Data supplied |
###

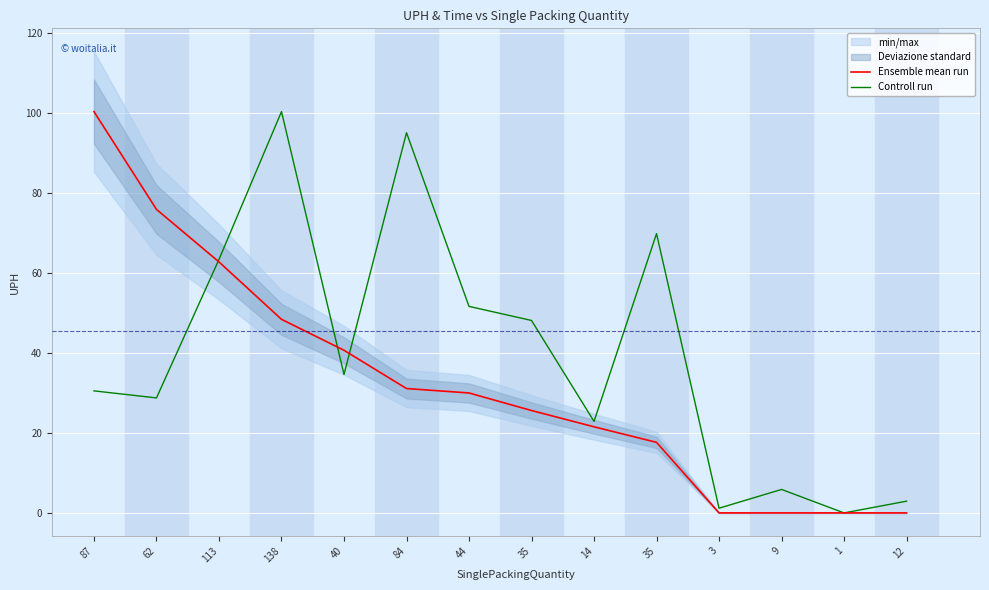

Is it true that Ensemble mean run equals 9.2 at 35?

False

###

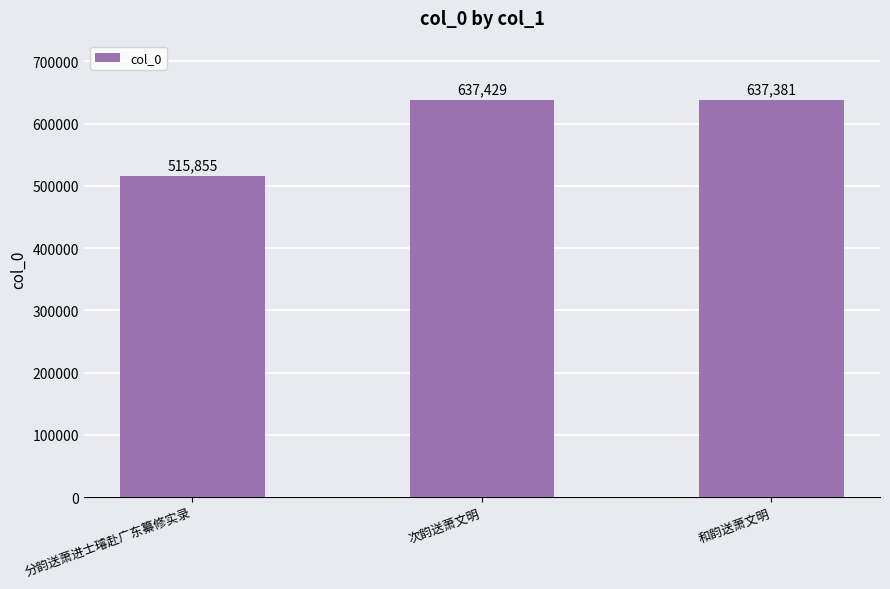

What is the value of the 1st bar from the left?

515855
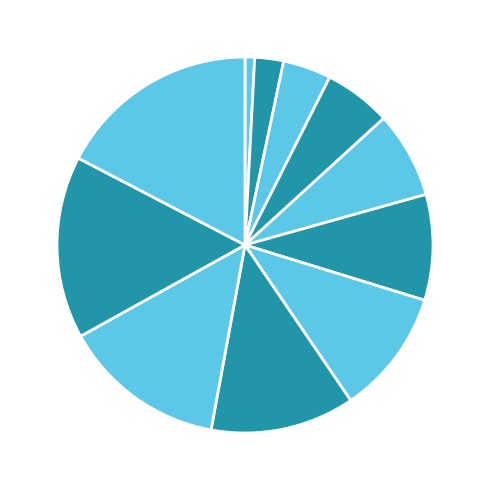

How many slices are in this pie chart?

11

###

Task description |
Extract every line of the listing above that contains the string "many". Case counts.

Finished exercise |
How many slices are in this pie chart?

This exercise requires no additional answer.